While the company and many analysts realize the value of the new service businesses, the market clearly doesn't. Sonera closed Monday at 41.70 euros, far short of the fair values analysts are placing on the company.

The Missing Value
Investors fail to add in Sonera's new businesses.




John Karidis, an analyst at Commerzbank, puts Sonera's fair value at 58 euros, implying a potential upside of 38% from Monday's closing price. Karidis believes the domestic mobile and fixed business is worth 23 euros, holdings in foreign companies like Turkcell are worth 18 euros and the new service businesses 17 euros.
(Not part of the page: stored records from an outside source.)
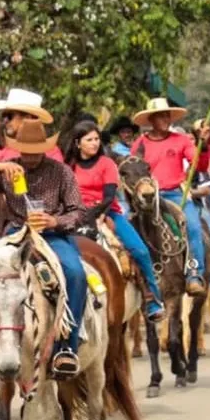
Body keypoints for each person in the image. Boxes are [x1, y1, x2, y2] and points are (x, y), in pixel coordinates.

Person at [0, 120, 88, 378]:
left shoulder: (62, 172)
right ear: (18, 149)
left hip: (52, 235)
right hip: (14, 235)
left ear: (45, 148)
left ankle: (67, 348)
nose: (30, 156)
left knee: (76, 274)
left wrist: (55, 221)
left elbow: (78, 212)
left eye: (35, 150)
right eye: (25, 151)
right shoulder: (9, 170)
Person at [63, 121, 165, 322]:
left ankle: (152, 300)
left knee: (140, 251)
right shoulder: (68, 167)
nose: (94, 143)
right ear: (77, 143)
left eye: (96, 139)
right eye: (89, 140)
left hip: (108, 213)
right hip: (75, 215)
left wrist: (96, 214)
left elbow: (109, 195)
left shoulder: (107, 164)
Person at [130, 98, 210, 304]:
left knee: (192, 226)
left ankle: (194, 273)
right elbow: (133, 171)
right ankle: (133, 276)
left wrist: (201, 145)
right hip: (148, 196)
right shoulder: (140, 144)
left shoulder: (180, 140)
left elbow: (200, 166)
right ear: (151, 119)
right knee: (126, 232)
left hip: (176, 194)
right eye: (159, 116)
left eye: (167, 115)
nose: (164, 119)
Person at [0, 88, 63, 161]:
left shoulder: (51, 154)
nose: (5, 121)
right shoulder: (5, 151)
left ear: (27, 118)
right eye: (4, 116)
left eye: (9, 116)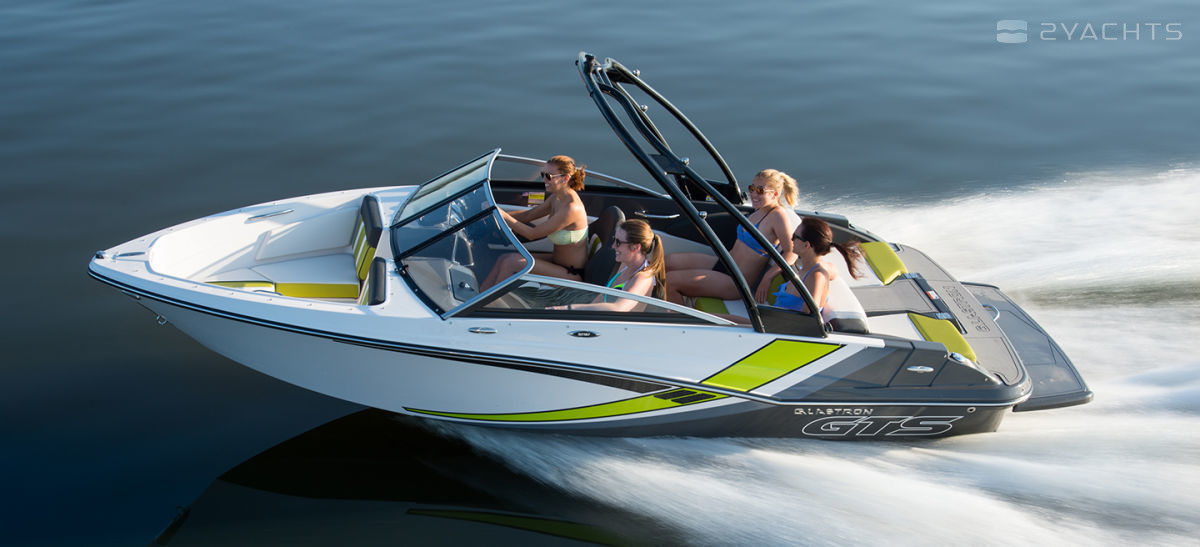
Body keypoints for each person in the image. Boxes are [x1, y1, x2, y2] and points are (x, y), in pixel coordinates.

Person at [665, 169, 800, 305]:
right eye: (752, 188)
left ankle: (679, 318)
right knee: (667, 261)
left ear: (775, 194)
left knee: (670, 282)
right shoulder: (760, 210)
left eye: (760, 190)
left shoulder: (778, 216)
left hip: (735, 282)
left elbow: (792, 252)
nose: (753, 194)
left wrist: (767, 278)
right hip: (725, 264)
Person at [480, 155, 589, 290]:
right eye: (543, 175)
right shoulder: (557, 198)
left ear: (565, 178)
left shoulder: (571, 208)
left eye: (548, 176)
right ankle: (480, 294)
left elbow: (532, 234)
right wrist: (494, 214)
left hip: (571, 273)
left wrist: (503, 215)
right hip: (556, 262)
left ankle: (490, 301)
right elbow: (528, 215)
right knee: (504, 257)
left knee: (510, 262)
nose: (544, 180)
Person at [552, 219, 665, 312]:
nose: (613, 246)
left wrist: (570, 308)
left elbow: (619, 308)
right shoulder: (625, 264)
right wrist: (581, 313)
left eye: (618, 242)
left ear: (635, 248)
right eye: (614, 240)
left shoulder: (643, 278)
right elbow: (603, 296)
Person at [771, 217, 863, 314]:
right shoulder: (813, 268)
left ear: (806, 245)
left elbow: (809, 317)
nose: (791, 239)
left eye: (795, 236)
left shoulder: (815, 276)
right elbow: (833, 270)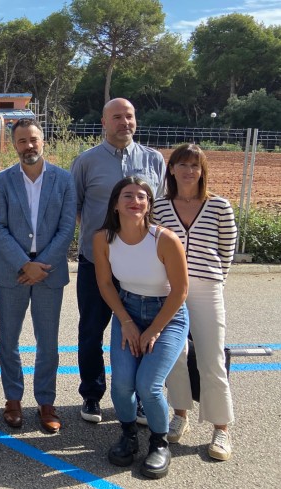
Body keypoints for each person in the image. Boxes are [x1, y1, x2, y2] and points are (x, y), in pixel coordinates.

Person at [70, 98, 166, 423]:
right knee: (91, 331)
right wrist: (100, 242)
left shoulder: (154, 160)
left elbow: (161, 210)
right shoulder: (86, 162)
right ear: (103, 122)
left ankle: (140, 397)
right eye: (117, 117)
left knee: (139, 330)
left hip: (142, 267)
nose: (124, 122)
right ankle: (92, 395)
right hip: (96, 263)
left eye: (129, 116)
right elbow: (75, 206)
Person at [95, 177, 188, 479]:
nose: (135, 201)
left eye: (142, 196)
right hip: (128, 310)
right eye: (127, 195)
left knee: (148, 386)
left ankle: (159, 443)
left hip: (168, 315)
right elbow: (106, 284)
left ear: (149, 204)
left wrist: (154, 330)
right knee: (122, 384)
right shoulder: (103, 239)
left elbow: (180, 291)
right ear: (115, 203)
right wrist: (126, 322)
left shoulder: (165, 239)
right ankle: (128, 435)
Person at [0, 119, 76, 433]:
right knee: (8, 340)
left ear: (43, 141)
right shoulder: (1, 181)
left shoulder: (64, 179)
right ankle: (13, 398)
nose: (29, 146)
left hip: (49, 273)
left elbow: (67, 228)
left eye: (34, 139)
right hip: (13, 272)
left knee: (47, 342)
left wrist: (41, 265)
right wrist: (25, 264)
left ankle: (46, 402)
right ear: (14, 144)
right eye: (22, 140)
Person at [153, 144, 237, 461]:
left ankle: (221, 429)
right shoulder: (160, 207)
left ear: (203, 171)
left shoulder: (219, 207)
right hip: (168, 289)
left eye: (195, 165)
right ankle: (180, 415)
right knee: (175, 354)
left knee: (211, 357)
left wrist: (213, 279)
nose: (189, 171)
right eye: (183, 165)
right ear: (171, 169)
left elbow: (226, 251)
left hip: (206, 288)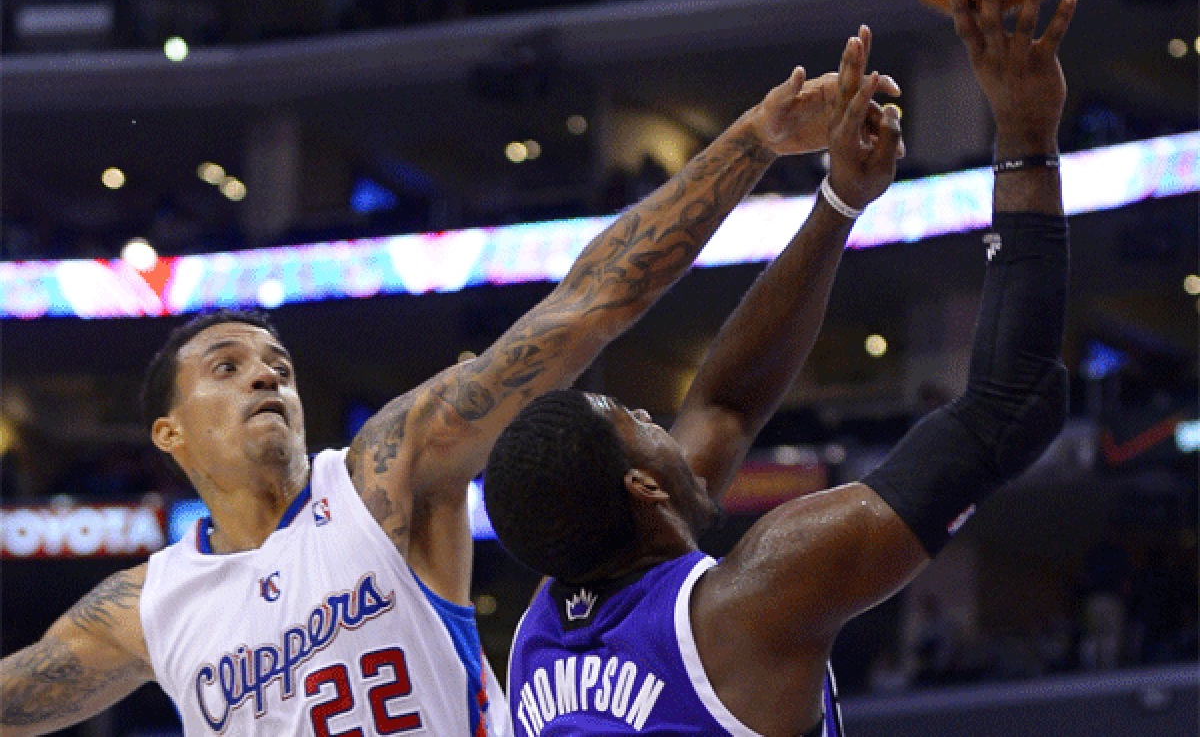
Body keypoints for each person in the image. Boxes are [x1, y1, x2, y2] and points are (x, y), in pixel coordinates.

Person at [0, 39, 901, 737]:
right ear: (168, 435)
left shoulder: (382, 478)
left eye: (275, 362)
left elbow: (586, 308)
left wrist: (751, 143)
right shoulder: (147, 606)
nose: (265, 373)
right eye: (225, 368)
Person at [484, 0, 1076, 737]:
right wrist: (1027, 139)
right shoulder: (753, 605)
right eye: (638, 419)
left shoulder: (540, 637)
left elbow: (725, 404)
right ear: (643, 487)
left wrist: (837, 204)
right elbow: (1011, 405)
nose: (665, 422)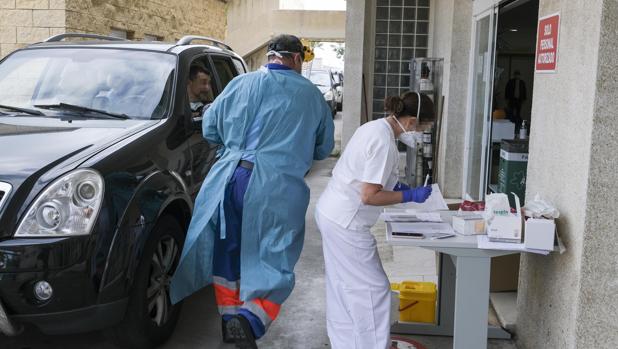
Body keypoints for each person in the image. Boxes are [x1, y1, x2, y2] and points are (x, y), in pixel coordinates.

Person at [170, 34, 334, 349]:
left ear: (270, 56)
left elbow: (210, 128)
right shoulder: (311, 96)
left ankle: (230, 318)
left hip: (229, 180)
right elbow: (324, 148)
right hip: (276, 187)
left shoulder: (239, 84)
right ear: (297, 59)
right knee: (276, 255)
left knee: (228, 249)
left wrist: (237, 145)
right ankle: (251, 319)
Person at [315, 91, 434, 349]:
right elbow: (369, 196)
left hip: (332, 212)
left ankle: (347, 344)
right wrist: (408, 195)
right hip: (347, 222)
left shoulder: (374, 128)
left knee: (343, 287)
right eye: (424, 127)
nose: (421, 134)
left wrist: (396, 185)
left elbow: (365, 175)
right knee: (374, 290)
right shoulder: (384, 142)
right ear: (412, 121)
The models of the new businesses are still in the very early stages, however, making it hard to place a value on them. That is why, according to Visa Manninen, an analyst at Carnegie, Sonera plans to hold a conference on Sep. 5 to "shed more light on the NSBs [new service businesses] and their business models, and give an idea to analysts about how their current valuation is too low."

Manninen says at this meeting Sonera will also announce separate stock market listings for Zed and SmartTrust, probably by the end of next April.

Commerzbank's Karidis says these separate listings will achieve three things: Provide Sonera with stock as acquisition currency for these new businesses, allow the company to reward employees with stock options and, of course, gain a truer market value for the businesses.

Carnegie's Manninen argues Sonera is ultimately aiming to merge its mobile networks with a larger entity and continue as an independent holding company focusing on the new service businesses.

If that's the case, then Orange, one of the potential suitors, will pull out of any negotiations pretty quickly. Orange's chief executive, Hans Snook, indicated on Monday that his company is looking specifically at the areas where Sonera is "about six to eight months ahead"; in other words, the new service businesses.

If Orange's rivals for the Finnish firm feel the same way, then "whoever buys Sonera will have to buy the whole company," argues Commerzbank's Karidis.

And that's likely to be an expensive proposition, proving that in the wireless world size might not be everything after all.